## start SOURCE PASSAGE

NZ Herald watch – history repeats

The NZ Herald has a long history of opposing Maori resistance to the theft of their lands and suppression of their culture.  It began in 1863 with a policy to oppose Maori resistance to British occupation and colonisation.  Yesterday the NZ Herald hardcopy used a white supremacist symbol to announce it wouldn’t be reporting on protests on Waitangi Day.

Among the Tweets criticising the NZ Herad‘s latest outrage, NRT linked to a page on papers past, showing the founding policy for the NZ Herald:

In 1863, William Chisholm Wilson, […] to start a rival daily, the New Zealand Herald. The new daily had a clear editorial policy – a more constructive relationship between the North and South Islands and a combative response to what it termed ‘the native rebellion’ – but Wilson’s main motivation was commercial, seeing a business opportunity as Auckland’s population grew rapidly.

Yesterday, the print edition had a front page image of a white fist announcing it was protest free, as shown on Twitter by An(i)archy.  Dylan Horrocks improved on the image.

## end SOURCE PASSAGE
## start RECORD EXCERPTS

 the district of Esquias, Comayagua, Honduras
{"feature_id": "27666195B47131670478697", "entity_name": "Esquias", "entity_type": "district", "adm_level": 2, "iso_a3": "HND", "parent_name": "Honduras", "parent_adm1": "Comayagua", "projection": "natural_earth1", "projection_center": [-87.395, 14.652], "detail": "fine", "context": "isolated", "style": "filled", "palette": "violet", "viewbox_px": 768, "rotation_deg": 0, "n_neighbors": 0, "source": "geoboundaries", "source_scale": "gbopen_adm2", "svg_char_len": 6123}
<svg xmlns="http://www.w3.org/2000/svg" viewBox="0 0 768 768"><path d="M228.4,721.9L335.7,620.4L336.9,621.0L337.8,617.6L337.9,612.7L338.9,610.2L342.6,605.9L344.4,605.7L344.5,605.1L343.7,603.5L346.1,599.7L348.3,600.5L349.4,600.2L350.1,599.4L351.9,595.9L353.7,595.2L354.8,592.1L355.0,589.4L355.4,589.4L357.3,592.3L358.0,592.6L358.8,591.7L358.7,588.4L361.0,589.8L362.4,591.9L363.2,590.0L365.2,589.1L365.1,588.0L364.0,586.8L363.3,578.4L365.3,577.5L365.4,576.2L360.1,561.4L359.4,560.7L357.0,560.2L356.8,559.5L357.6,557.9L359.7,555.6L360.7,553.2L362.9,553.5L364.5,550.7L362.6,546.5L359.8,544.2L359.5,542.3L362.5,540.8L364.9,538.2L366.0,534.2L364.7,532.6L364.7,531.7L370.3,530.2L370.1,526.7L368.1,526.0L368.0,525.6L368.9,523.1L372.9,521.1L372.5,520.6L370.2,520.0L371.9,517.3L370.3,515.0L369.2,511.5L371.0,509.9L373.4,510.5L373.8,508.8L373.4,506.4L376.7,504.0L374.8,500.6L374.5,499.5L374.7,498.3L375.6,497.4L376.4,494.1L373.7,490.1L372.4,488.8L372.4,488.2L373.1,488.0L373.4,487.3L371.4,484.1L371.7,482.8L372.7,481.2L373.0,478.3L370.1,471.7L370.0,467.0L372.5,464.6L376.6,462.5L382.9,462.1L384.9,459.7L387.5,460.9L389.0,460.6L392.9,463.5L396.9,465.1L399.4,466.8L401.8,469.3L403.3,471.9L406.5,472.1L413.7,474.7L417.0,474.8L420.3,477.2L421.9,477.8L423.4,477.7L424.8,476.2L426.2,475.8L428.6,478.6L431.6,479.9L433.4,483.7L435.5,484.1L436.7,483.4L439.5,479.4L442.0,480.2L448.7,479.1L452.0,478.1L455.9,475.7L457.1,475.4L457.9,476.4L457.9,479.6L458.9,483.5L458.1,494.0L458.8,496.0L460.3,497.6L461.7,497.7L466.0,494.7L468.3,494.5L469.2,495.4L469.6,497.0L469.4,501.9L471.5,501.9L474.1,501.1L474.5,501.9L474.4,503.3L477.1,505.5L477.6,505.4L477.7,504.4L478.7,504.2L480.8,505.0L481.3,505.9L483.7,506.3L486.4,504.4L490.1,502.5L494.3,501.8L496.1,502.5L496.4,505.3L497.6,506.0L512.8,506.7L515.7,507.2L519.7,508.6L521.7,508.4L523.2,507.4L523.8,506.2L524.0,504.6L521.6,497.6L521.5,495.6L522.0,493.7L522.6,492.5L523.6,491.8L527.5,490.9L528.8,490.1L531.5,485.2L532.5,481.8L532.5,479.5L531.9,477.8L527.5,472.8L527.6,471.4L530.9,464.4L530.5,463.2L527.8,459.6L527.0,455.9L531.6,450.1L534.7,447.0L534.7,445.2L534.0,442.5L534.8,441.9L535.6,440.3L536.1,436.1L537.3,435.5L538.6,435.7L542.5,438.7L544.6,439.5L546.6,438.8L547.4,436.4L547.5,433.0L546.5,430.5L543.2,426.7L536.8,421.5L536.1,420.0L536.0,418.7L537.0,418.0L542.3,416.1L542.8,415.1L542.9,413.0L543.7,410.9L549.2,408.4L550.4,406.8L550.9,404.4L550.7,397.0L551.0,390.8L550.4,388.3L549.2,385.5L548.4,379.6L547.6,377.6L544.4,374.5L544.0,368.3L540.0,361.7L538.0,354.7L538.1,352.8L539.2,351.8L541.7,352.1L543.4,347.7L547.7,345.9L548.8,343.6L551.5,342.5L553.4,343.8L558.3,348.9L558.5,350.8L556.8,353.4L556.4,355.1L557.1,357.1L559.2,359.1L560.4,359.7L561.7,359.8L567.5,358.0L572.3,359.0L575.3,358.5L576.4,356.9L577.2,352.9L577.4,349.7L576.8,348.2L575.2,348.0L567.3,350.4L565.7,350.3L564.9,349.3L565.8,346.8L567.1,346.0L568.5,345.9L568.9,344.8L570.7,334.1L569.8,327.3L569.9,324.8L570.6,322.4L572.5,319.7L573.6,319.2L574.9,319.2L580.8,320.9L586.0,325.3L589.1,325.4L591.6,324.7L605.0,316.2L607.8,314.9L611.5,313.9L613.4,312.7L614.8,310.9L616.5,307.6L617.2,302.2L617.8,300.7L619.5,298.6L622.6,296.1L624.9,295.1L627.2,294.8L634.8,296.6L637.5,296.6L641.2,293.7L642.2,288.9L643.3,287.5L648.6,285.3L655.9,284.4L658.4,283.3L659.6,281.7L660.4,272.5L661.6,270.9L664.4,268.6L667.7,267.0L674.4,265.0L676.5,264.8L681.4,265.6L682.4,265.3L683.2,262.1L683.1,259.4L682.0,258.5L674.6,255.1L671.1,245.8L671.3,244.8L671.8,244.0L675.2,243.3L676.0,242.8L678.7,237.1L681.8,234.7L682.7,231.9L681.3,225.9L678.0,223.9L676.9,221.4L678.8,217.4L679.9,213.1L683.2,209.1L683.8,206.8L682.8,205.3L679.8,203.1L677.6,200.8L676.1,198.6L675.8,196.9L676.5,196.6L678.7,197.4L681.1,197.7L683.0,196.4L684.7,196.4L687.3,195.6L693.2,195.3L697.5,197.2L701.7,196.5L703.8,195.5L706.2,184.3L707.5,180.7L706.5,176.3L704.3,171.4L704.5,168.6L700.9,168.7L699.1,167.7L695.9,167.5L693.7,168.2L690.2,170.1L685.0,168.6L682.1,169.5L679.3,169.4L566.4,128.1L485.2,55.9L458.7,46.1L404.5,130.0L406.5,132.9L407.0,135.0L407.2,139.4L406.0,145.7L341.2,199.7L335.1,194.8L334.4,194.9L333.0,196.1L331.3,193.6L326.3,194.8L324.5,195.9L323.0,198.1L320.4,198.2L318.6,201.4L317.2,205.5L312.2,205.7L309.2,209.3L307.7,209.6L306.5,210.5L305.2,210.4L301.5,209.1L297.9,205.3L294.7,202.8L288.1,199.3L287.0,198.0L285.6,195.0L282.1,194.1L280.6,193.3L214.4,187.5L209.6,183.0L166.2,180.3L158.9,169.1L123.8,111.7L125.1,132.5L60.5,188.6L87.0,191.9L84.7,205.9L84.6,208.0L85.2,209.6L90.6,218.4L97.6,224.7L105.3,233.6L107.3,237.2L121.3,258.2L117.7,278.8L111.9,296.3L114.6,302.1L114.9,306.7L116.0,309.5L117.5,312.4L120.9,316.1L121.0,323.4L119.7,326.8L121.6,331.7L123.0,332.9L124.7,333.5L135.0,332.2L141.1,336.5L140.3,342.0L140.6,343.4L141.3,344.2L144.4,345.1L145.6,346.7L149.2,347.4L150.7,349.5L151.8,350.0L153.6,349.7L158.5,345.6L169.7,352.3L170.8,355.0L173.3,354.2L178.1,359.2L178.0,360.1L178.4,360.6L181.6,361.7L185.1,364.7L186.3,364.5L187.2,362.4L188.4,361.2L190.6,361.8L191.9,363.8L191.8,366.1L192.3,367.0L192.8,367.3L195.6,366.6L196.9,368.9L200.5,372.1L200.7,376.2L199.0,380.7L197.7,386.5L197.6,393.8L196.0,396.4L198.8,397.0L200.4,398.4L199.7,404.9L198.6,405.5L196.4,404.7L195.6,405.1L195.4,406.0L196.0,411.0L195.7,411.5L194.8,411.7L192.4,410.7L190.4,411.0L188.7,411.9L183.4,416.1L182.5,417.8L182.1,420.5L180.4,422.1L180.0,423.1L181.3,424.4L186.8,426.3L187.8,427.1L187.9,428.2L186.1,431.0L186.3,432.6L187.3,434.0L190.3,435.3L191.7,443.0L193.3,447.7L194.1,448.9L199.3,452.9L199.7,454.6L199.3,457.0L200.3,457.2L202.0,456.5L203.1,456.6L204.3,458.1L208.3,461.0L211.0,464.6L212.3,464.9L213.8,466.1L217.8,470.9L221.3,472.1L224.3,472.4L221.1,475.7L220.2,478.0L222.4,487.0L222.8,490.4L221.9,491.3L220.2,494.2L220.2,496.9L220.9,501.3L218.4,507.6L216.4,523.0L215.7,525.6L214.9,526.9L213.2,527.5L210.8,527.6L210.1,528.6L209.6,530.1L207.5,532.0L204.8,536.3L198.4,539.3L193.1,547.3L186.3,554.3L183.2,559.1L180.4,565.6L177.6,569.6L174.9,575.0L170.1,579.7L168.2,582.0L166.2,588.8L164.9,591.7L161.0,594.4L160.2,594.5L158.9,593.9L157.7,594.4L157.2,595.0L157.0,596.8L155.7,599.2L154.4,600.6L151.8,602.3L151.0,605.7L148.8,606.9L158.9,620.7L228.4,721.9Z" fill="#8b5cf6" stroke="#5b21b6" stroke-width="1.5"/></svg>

## end RECORD EXCERPTS
## start RECORD EXCERPTS

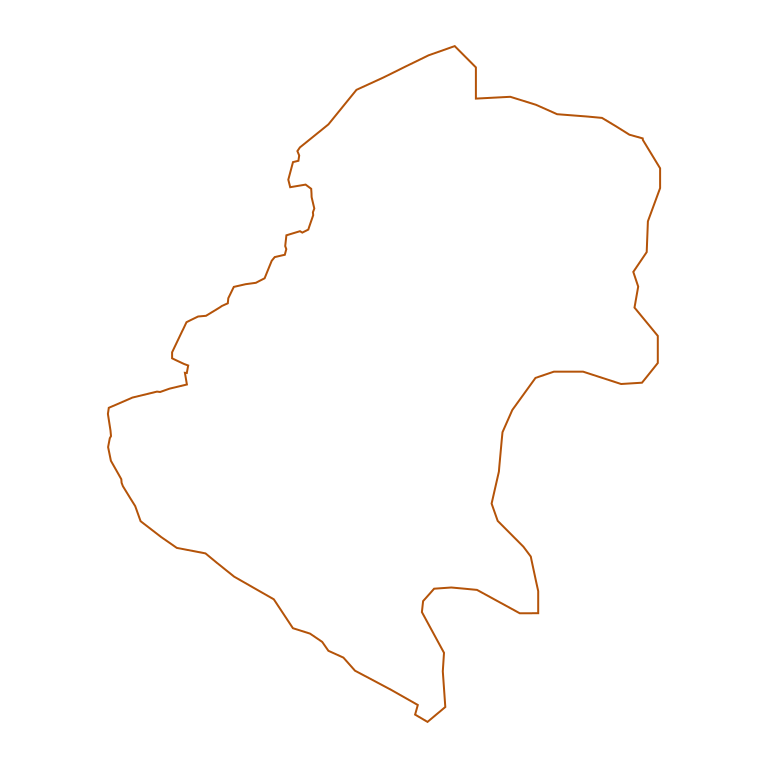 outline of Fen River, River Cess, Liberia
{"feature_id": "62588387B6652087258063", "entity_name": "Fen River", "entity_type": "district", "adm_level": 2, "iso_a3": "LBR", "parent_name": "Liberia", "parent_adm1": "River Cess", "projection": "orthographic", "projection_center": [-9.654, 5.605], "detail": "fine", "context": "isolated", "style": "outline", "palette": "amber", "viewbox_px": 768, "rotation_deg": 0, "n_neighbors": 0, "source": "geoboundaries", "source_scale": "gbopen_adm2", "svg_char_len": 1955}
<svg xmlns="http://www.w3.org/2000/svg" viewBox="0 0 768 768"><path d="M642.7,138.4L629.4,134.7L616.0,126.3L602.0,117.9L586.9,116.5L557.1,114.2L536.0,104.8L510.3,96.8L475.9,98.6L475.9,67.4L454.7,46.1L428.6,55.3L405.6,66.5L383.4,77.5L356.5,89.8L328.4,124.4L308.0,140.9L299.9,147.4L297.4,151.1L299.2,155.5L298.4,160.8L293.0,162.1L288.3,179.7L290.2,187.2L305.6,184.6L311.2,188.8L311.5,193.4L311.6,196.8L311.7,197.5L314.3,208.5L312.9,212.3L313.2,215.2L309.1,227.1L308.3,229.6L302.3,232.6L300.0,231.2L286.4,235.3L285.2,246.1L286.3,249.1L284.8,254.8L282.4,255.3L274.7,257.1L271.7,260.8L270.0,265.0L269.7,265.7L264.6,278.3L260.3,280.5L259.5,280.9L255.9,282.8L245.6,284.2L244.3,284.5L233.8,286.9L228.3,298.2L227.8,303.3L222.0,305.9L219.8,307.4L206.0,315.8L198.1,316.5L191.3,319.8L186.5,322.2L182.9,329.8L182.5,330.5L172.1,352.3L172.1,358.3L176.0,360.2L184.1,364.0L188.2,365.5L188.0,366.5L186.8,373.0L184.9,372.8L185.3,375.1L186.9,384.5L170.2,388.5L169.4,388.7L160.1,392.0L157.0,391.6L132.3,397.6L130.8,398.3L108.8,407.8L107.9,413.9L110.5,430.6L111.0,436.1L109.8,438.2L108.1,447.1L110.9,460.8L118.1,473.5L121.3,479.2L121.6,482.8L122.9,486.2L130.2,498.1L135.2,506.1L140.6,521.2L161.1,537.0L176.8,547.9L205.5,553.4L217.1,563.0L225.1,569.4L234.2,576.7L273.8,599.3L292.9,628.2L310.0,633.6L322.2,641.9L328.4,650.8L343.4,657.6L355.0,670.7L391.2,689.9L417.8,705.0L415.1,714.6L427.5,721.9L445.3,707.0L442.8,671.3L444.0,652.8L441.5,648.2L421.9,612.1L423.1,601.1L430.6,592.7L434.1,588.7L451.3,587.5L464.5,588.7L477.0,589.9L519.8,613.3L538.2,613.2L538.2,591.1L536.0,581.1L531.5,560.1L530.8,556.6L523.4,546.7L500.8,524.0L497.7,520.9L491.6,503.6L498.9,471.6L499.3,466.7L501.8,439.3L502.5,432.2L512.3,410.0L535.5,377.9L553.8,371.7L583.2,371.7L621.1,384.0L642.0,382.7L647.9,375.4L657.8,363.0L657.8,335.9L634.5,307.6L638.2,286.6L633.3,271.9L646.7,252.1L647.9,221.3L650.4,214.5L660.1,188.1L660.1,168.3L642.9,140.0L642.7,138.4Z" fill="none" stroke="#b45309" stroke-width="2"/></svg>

## end RECORD EXCERPTS

PARTS OF THE EXERCISE.
**a.** According to the post about the NZ Herald, who started the paper in 1863?
**b.** List every individual or Twitter account that the post about the NZ Herald names.
**c.** Pick up the post about the NZ Herald's Waitangi Day front page after its final sentence and write the next few sentences.

ANSWERS TO THE EXERCISES.
**a.** William Chisholm Wilson

**b.** NRT, William Chisholm Wilson, An(i)archy, Dylan Horrocks

**c.**
Yeterday, Morgan Godfery explained why protest is an important part of Waitangi Day. Today, Stuff (also a news site with right leaning tendencies), showed a better way to cover Waitangi Day, protests and all.  It reported an the diverse positive activities that marked the Day.  And it said this about the protests:

A hikoi that started in Cape Reinga with 70 people had grown to about 300 as it peacefully made its way through the grounds.The hikoi was promoting the need to protect the environment and Maori’s special relationship with it.

A Christchurch couple were impressed by the hikoi’s approach and message.

Gaynor Duff and Terry Reid are on a North Island road trip, and timed their visit to Waitangi to coincide with the national day.

“People were protesting but in a dignified manner.

“If Maori can’t have a voice here where can they,” Duff said.

“It’s a special place to be today,” said Reid.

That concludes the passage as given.